One inevitable result, wrote Orwell, is vast and dangerous miscalculation based on the assumption that nationalism makes not only right but might--and invincibility: “Political and military commentators, like astrologers, can survive almost any mistake, because their more devoted followers do not look to them for an appraisal of the facts but for the stimulation of nationalistic loyalties.”
“All nationalists have the power of not seeing resemblances between similar sets of facts,” said Orwell. “Actions are held to be good or bad, not on their own merits but according to who does them, and there is almost no kind of outrage -- torture, the use of hostages, forced labor, mass deportations, imprisonment without trial, forgery, assassination, the bombing of civilians -- which does not change its moral color when committed by ‘our’ side.… The nationalist not only does not disapprove of atrocities committed by his own side, but has a remarkable capacity for not even hearing about them.”

So we have the Neocons, who thought they could outdo ancient Rome in their conquests, and who hijacked our foreign policy to promote the invasion of Iraq, are now advocating attacks on Iran and Syria.
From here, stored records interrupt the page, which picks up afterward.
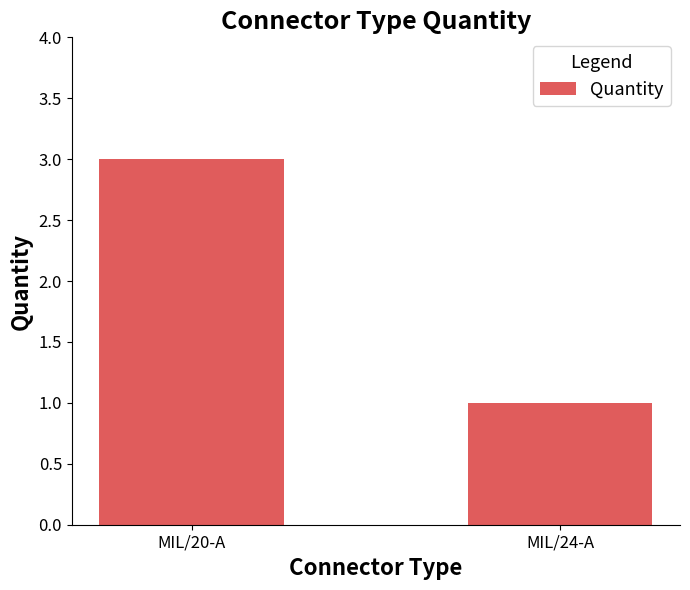

What is the sum of the values at MIL/20-A and MIL/24-A?

4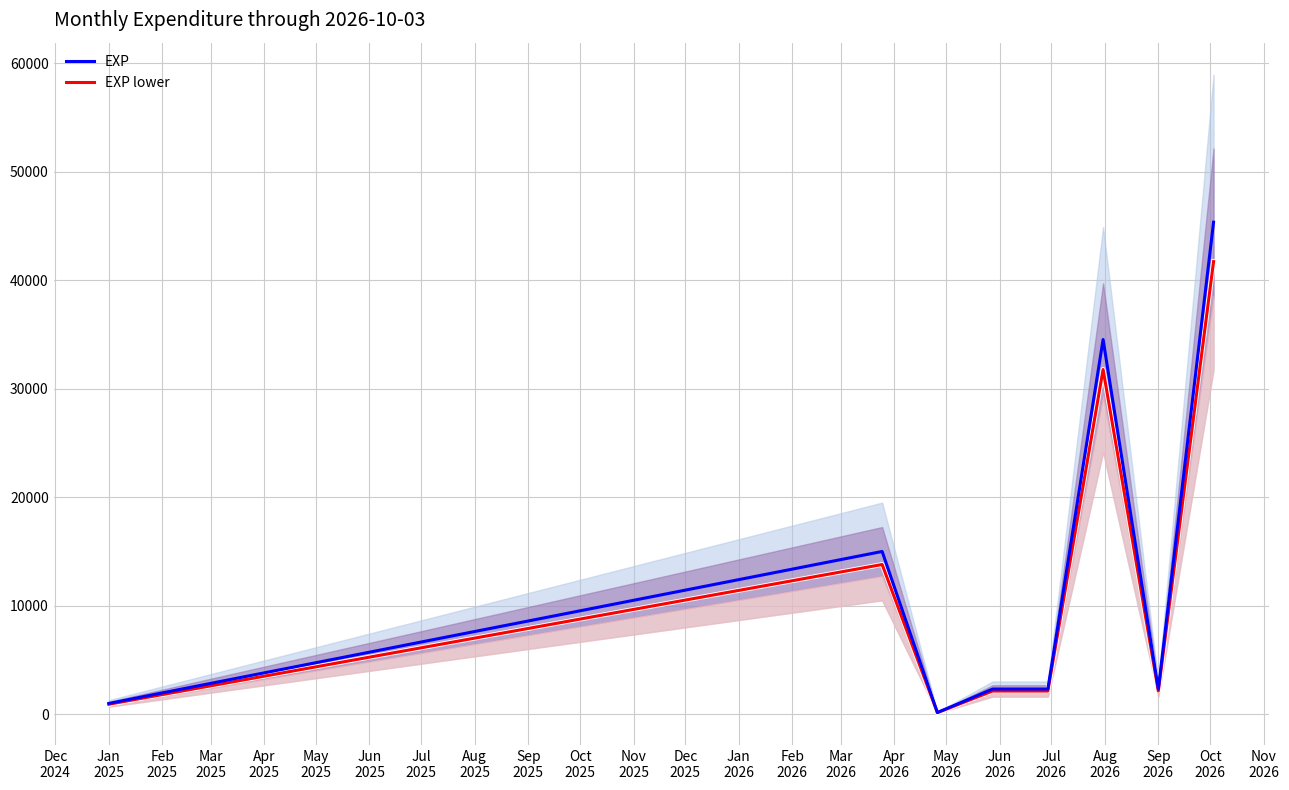

What is the difference between the EXP lower values at Oct
2025 and Dec
2025?

1840.0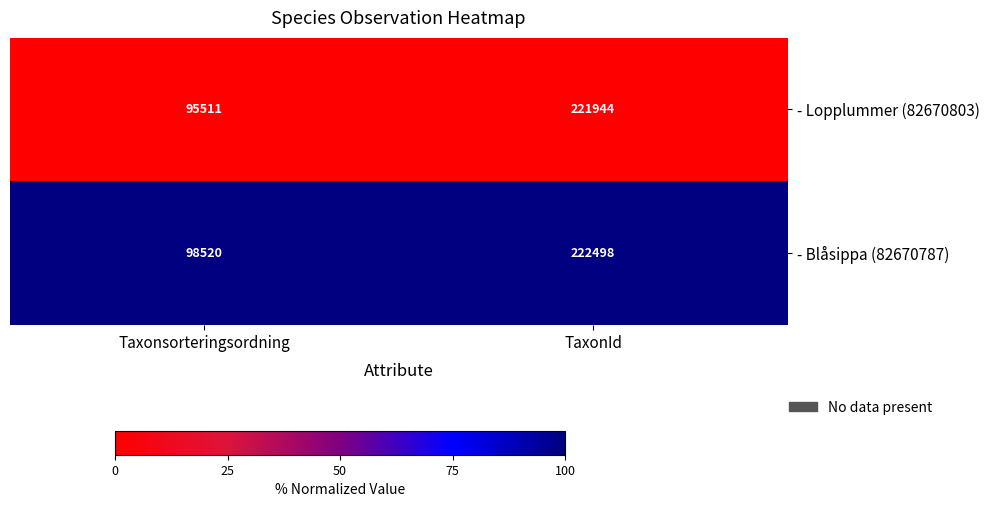

What is the minimum value for - Lopplummer (82670803)?

95511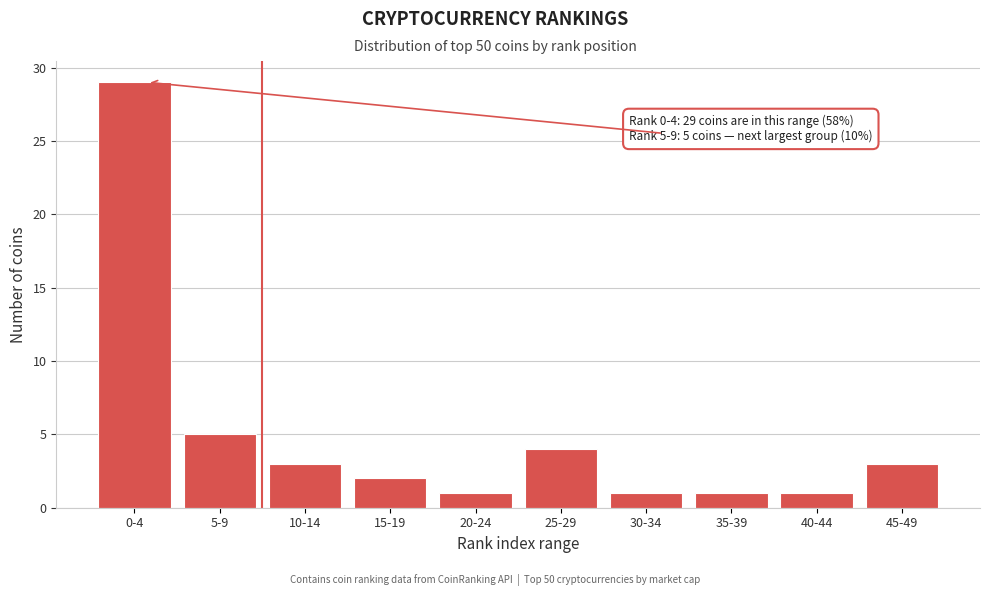

Reading right to left, what are all the values shown in this chart?

3	1	1	1	4	1	2	3	5	29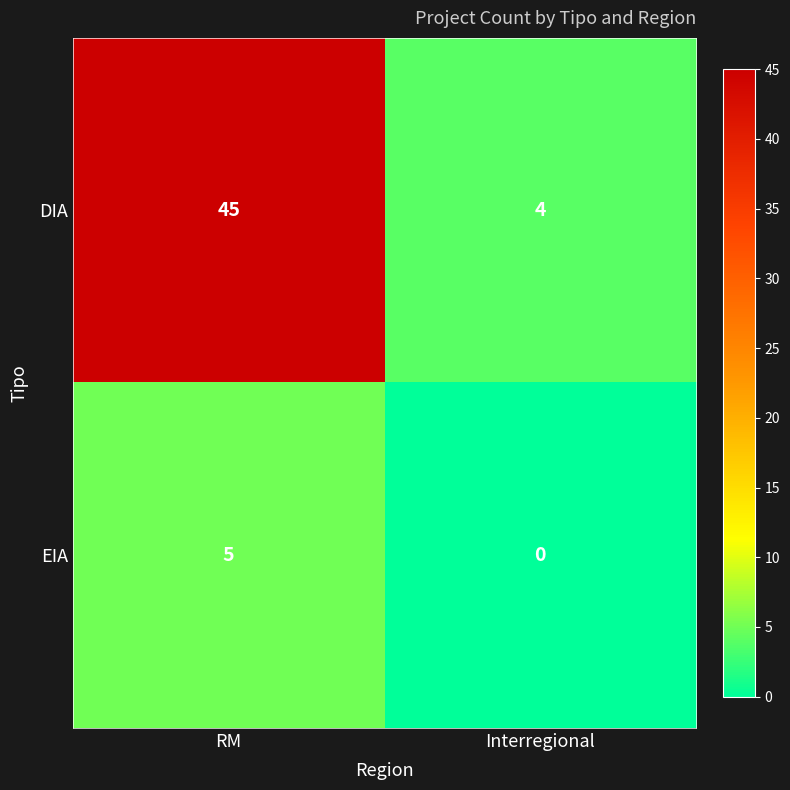

Count the number of categories in the chart.

2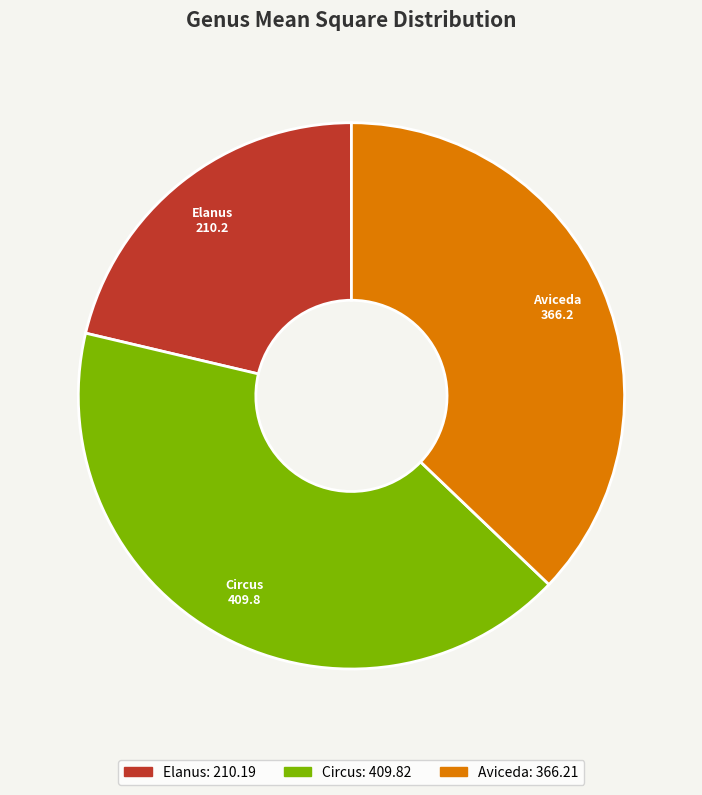

How many segments does this pie chart have?

3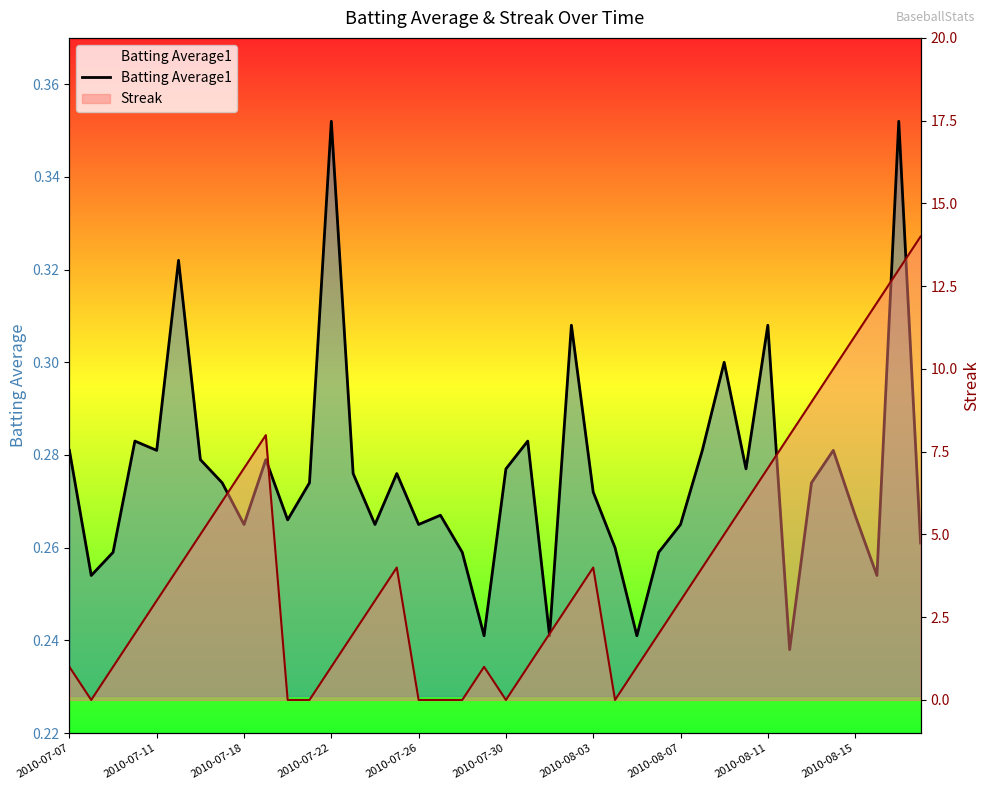

Does the chart display data point markers on the line(s)?

No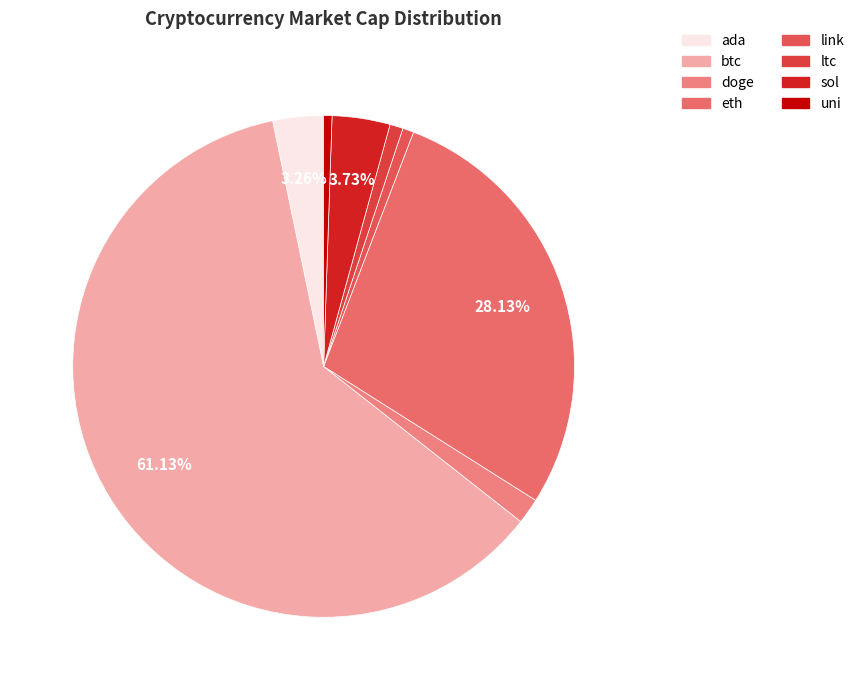

Count the number of slices in the pie.

8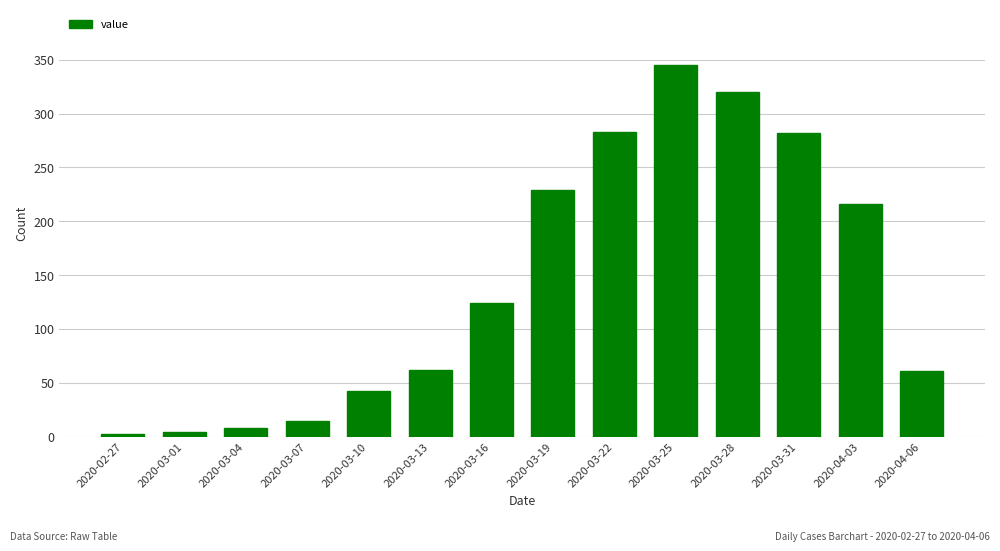

Count the number of data series in this chart.

1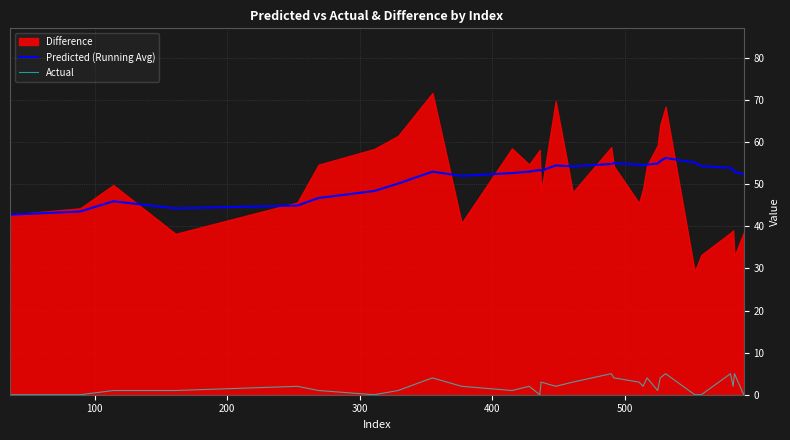

True or false: Actual and Predicted (Running Avg) cross at least once.

False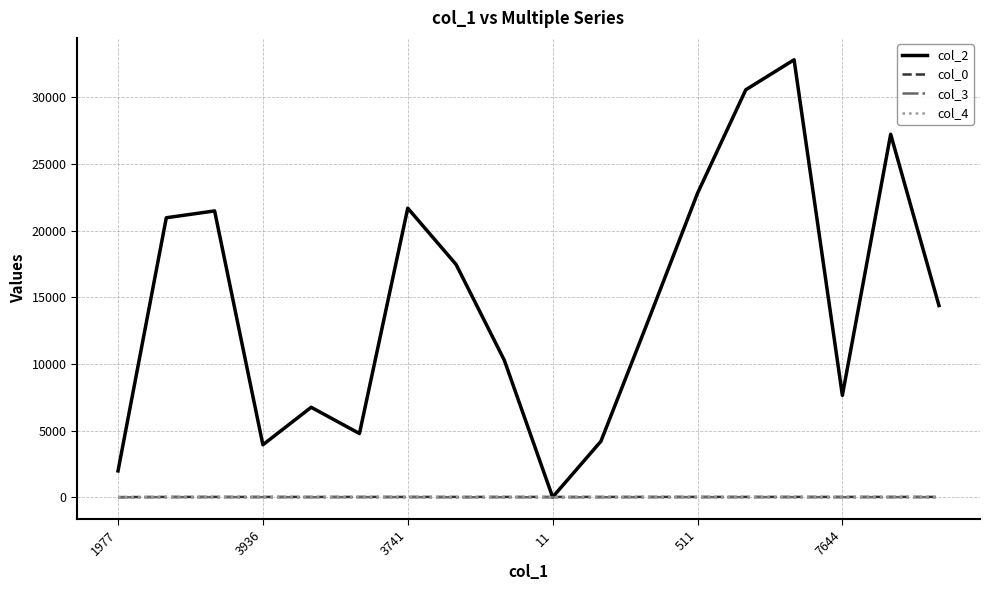

Does the chart have visible grid lines?

Yes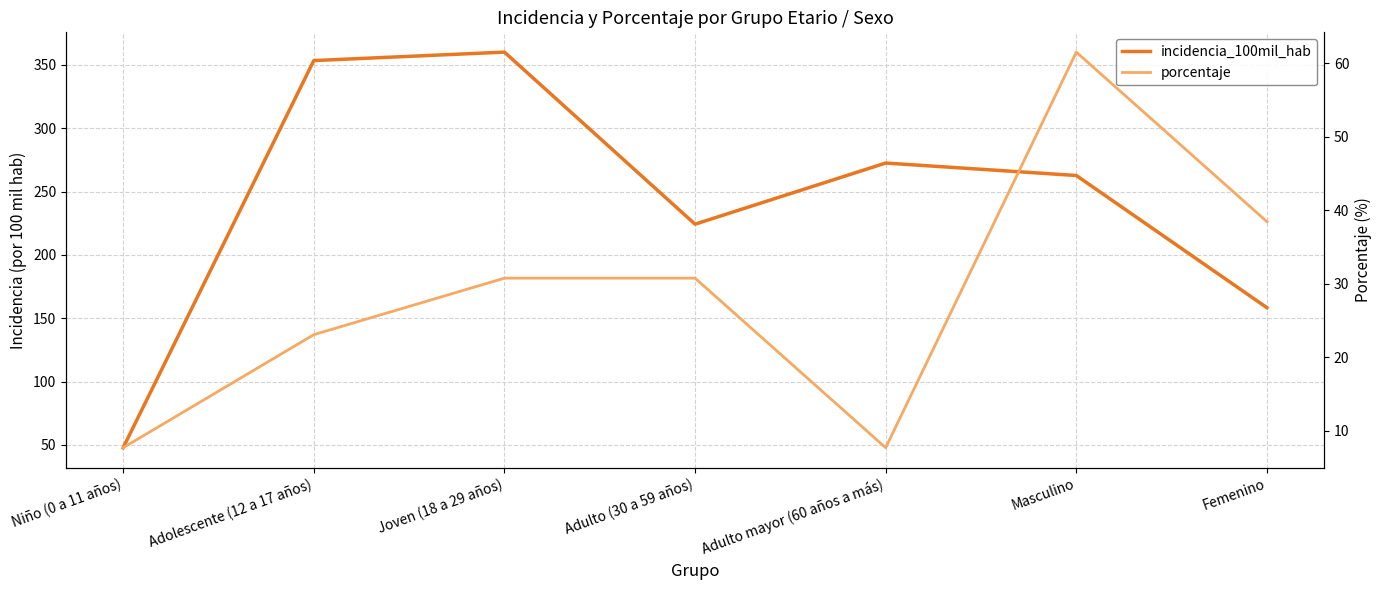

Which has a higher value, Niño (0 a 11 años) or Femenino?

Femenino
Real men go to Teheran. Despite the fact that their campaign to promote peace and democracy is in complete shambles.

As to fear-mongering, the Bush administration’s principal tactic, we will get more of it at election time. Remember the last election – Mueller, Ridge, Ashcroft warned of new terrorist threats every month.

Only one terrorist warning since the ’04 election…for a computer virus.
Are we safer? The administration makes much of the fact that there has been no repeat of 9/11, where 3,000 people died, 1800 of them Americans.

But far more people have died in Iraq, both Iraqis and Americans than in 9/11, and the cost in lost prestige and money is even higher. Where world opinion was once on our side, it is now firmly against us. And this was all self-inflicted, not the result of a terrorist attack.

James Madison once warned: “If Tyranny and Oppression come to this land, it will be in the guise of fighting a foreign enemy.” In the case of terrorism, we have a war without end against unknown foreign enemies, whose numbers are increasing because of the Bush administration’s policies intended to combat them.

Thomas Paine once said, “It is the duty of the patriot to protect his country from its government.” It has never been more true than right now.